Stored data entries
-- -- --
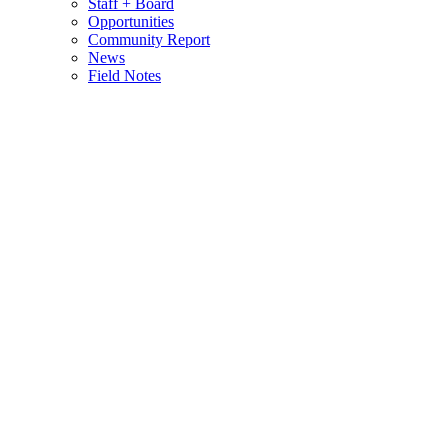
Staff + Board
Opportunities
Community Report
News
Field Notes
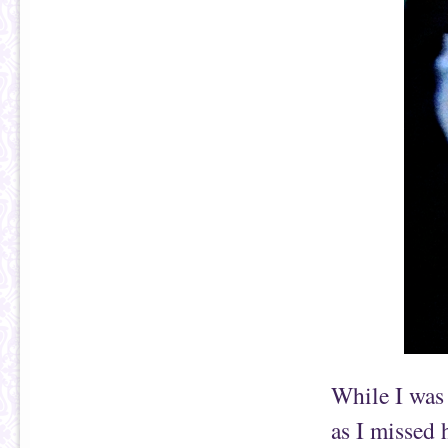
While I was
as I missed 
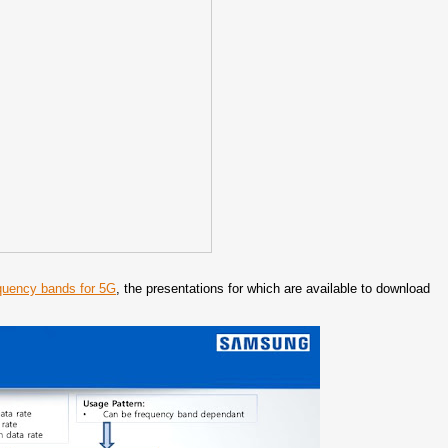
quency bands for 5G
, the presentations for which are available to download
-- -- --
Work item
Each line of the records is to be reproduced exactly, and each picture dropped.

Your solution
Staff + Board
Opportunities
Community Report
News
Field Notes
While I was
as I missed 
quency bands for 5G
, the presentations for which are available to download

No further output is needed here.